Consider our schools.  If same-sex marriage is approved across America, schools would be required to teach that homosexual and heterosexual behavior are morally equivalent; references in school textbooks to “mom” and “dad” and “wife” and “husband” would have to be removed.  High schools would be prohibited from having prom kings and queens, and gender specific sports teams may even have to be eliminated. 

And don’t think that private Christian institutions would be immune.  As marriage expert Maggie Gallagher has written, “Precisely because support for marriage is public policy, once marriage includes gay couples, groups who oppose gay marriage are likely to be judged in violation of public policy, triggering a host of negative consequences, including loss of tax-exempt status.”  This reality would affect Christian schools on everything from student housing to admissions policies for openly homosexual students to the hiring of openly homosexual professors and employees. 

The next question is:  What about churches that preach against the homosexual lifestyle?  Could ministers be prosecuted and thrown in jail, as they have been in Europe, for preaching from the pulpit that homosexual acts are sinful?

Further, legal expert Robin Wilson told Gallagher in 2006 that “Given the status of most churches as state nonprofits and federally tax-exempt organizations, it is likely that public support arguments will be advanced to compel churches to participate in same-sex marriage.”

We have already seen a preview of things to come in Massachusetts, where Catholic Charities of Boston was forced to close its doors because the court-imposed same-sex marriage law required that all adoption agencies offer services to same-sex couples.
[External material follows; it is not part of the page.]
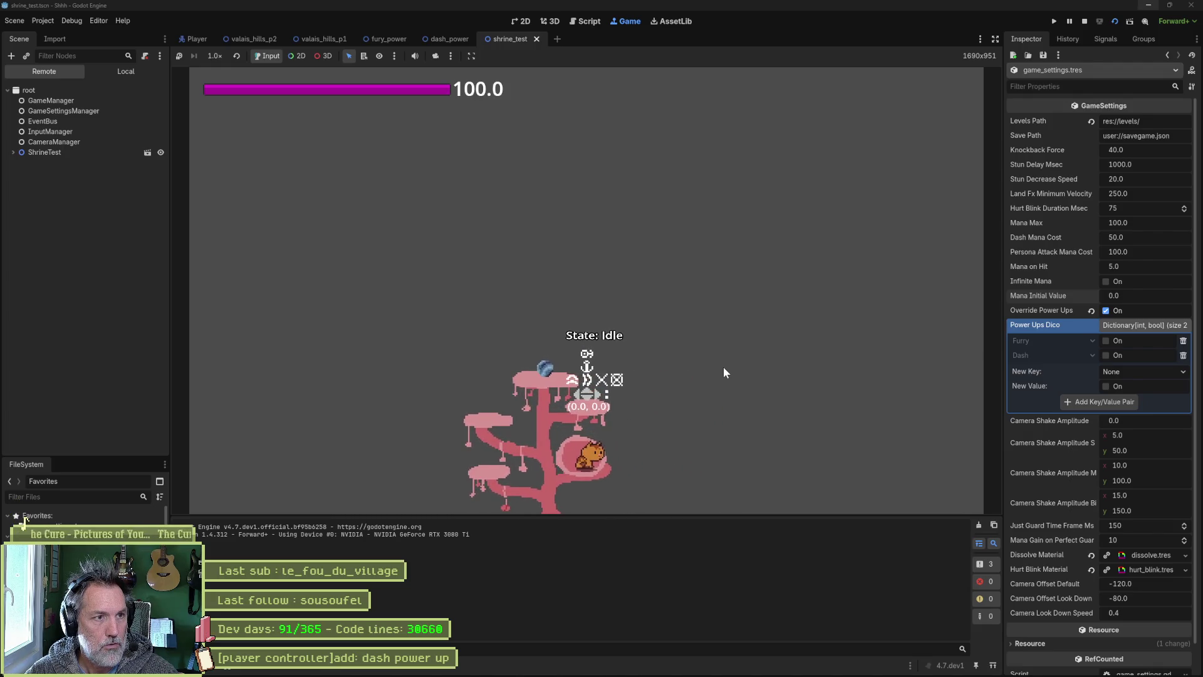
key("Right")
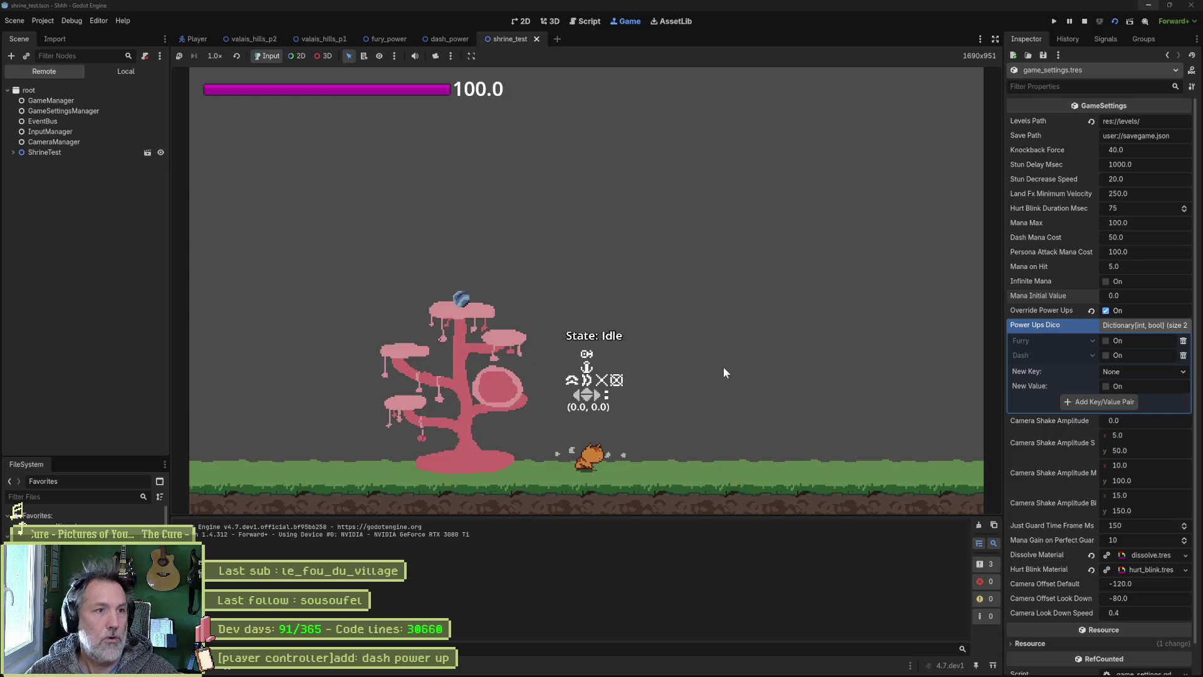
key("shift")
key("Left")
key("shift")
key("space")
Catholic Charities, Boston’s largest and most respected adoption organization, was forced out of business because it refused to violate its most fundamental beliefs about the meaning of human sexuality and its link to marriage and family. 

But even if Catholic Charities had stopped receiving tax exempt status, it still would not have been allowed to refuse adoption services to same-sex couples.  The result is that today fewer children in Massachusetts have loving homes with mothers and fathers. 

On June 17, thousands of gay couples will flood into California to marry.  Unlike Massachusetts, the Golden State has no law that prohibits citizens of other states from traveling to California to get married, then returning home.  This fact has caused many states to prepare.  Yesterday, New York Governor David Paterson directed all state agencies to revise their policies to recognize same-sex marriages performed in other jurisdictions.  This even though New York’s highest court has said same-sex marriage is a legislative decision.

The vast majority of states, however, have laws that protect traditional marriage.  The result will be disorder as thousands of same-sex couples with marriage licenses from California return to states that do not recognize gay marriage. 

Fortunately, this chaotic reality is not yet inevitable.  Traditional marriage groups including the Alliance Defense Fund have asked the California Supreme Court to delay until after the November elections its decision ordering same-sex marriages.  

On November 4th, Californians will likely decide on a proposed constitutional amendment to protect traditional marriage.  Pro-marriage groups in California are cautiously optimistic about the chances of the measure passing.  California’s Defense of Marriage Act passed in 2000 with 61 percent of the vote.  What’s more, a recent Los Angeles Times poll found that a majority of Californians opposed the Supreme Court’s decision, and that voters support the proposed marriage amendment, which would reverse the state Supreme Court’s decision and constitutionally protect the traditional meaning of marriage by nearly 20 points, 54%-to-35%.

I hope these numbers hold come November.  If they do not, the California Supreme Court same-sex marriage story will have legs that take it decades into the future.  Because if same-sex marriage is re-affirmed in California, it may soon become a reality nationwide, with aftershocks that will reverberate far deeper than we now realize.